What’s the school’s sexual assault procedure?
In the wake of the recent Stanford rape case, many parents, understandably, feel heightened concern. At college, roughly 85 percent of rape survivors know their assailant, said forensic consultant and psychologist, and campus sexual assault expert David Lisak — even if simply meeting at a party before the attack. “I would want to see the college’s sexual assault response system clearly described, in detail and easily located on the college’s website,” he said.
Is there a dedicated, full-time staff for sexual assault prevention and response? Is there a sexual assault education program? The more parents research now, the better they can emotionally and physically aid a daughter in crisis.
What’s your plan for partying?
Again, this one’s better to ask your daughter before dorm room goodbyes — though never too late to cover.

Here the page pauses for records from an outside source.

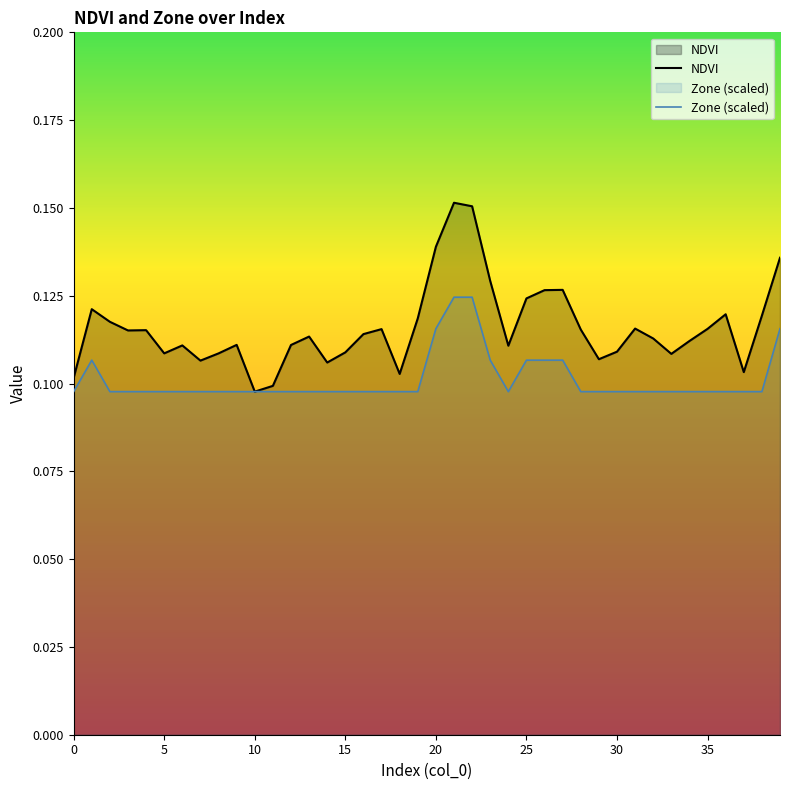

Reading left to right, what are all the values shown in this chart?

NDVI: 0.1	0.1	0.1	0.1	0.1	0.1	0.1	0.1	0.1	0.1	0.1	0.1	0.1	0.1	0.1	0.1	0.1	0.1	0.1	0.1	0.1	0.2	0.2	0.1	0.1	0.1	0.1	0.1	0.1	0.1	0.1	0.1	0.1	0.1	0.1	0.1	0.1	0.1	0.1	0.1
Zone (scaled): 0.1	0.1	0.1	0.1	0.1	0.1	0.1	0.1	0.1	0.1	0.1	0.1	0.1	0.1	0.1	0.1	0.1	0.1	0.1	0.1	0.1	0.1	0.1	0.1	0.1	0.1	0.1	0.1	0.1	0.1	0.1	0.1	0.1	0.1	0.1	0.1	0.1	0.1	0.1	0.1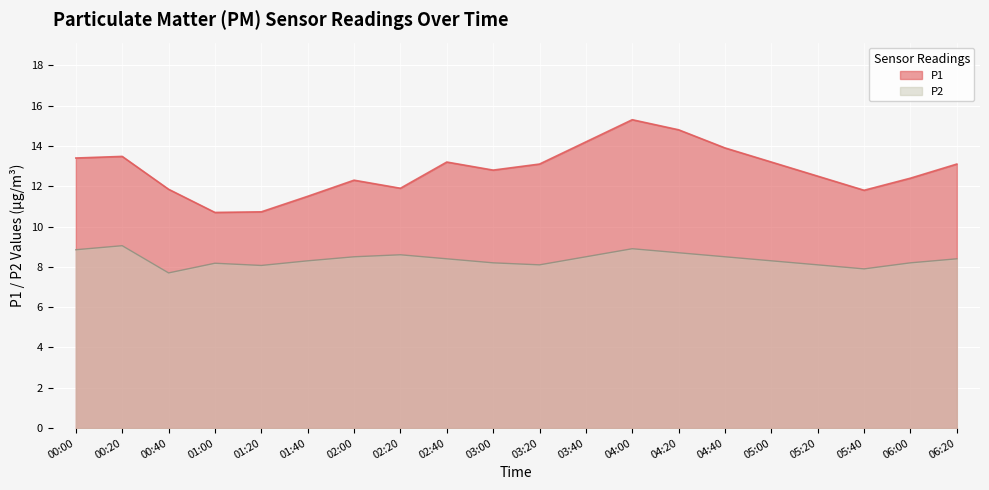

Is it true that P1 equals 12.5 at 05:20?

True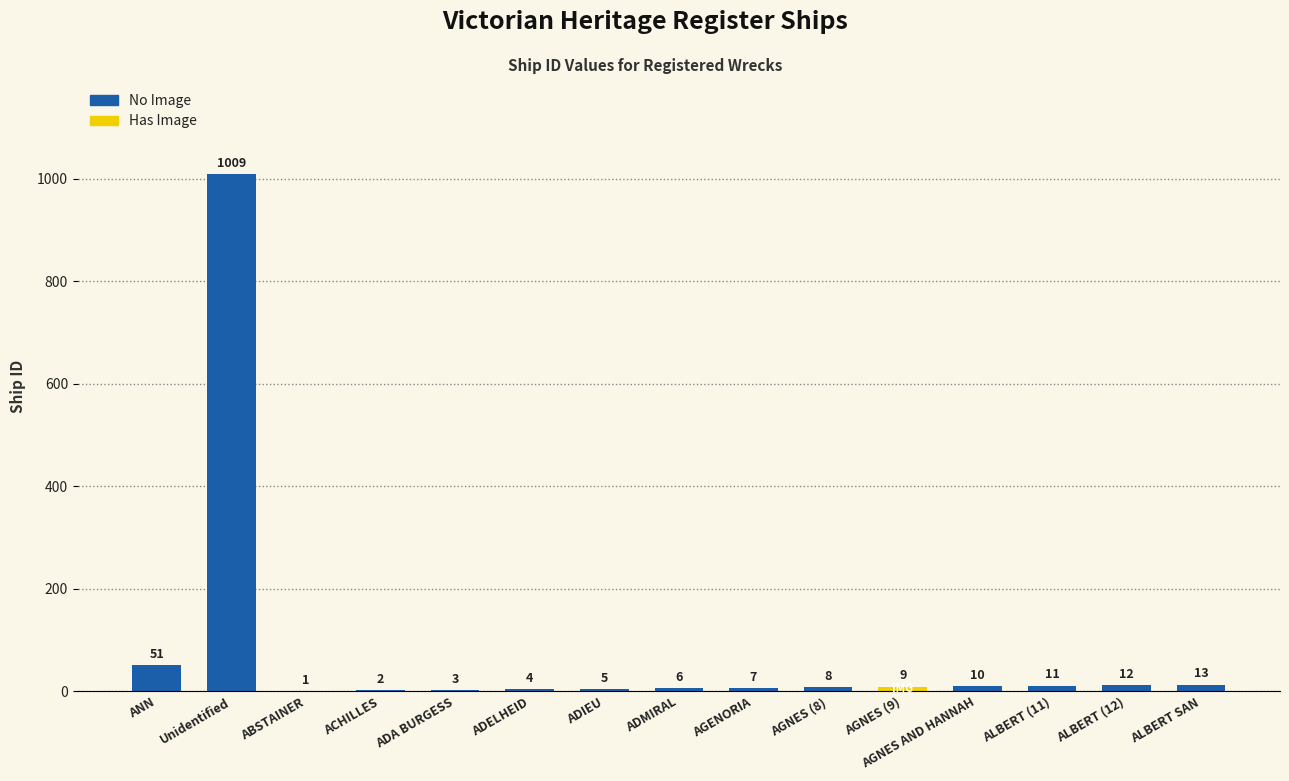

Are the bars grouped side by side (vs. stacked)?

No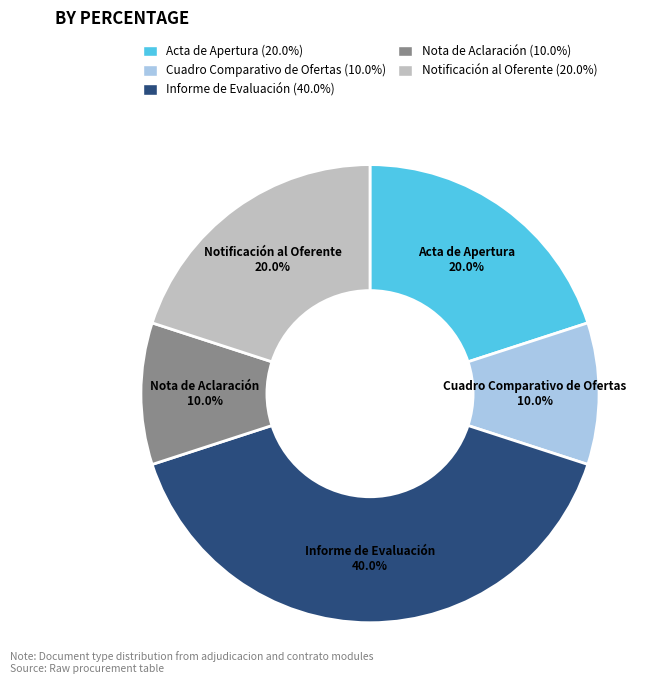

To the nearest percent, what is the difference between the largest and smallest slice percentages?

30%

Realistically, partying is central to college culture. But studies show pretty much anybody who drinks alcohol— especially significant quantities— becomes more vulnerable to rape or sexual assault, Lisak said. And the more you drink, the harder it is to make reasonable decisions.
Dr. Peluso suggests a strategy he’s learned from some of his female patients: they have an articulated party plan. “They stay together, watch out for each other, and all come home together,” he said. “No hook-ups, no matter how cute the other person is.” They also prevent each other from over-drinking or “embarrassing themselves.” These young women still have fun, he assures students, but take care of each other and seem safer than most.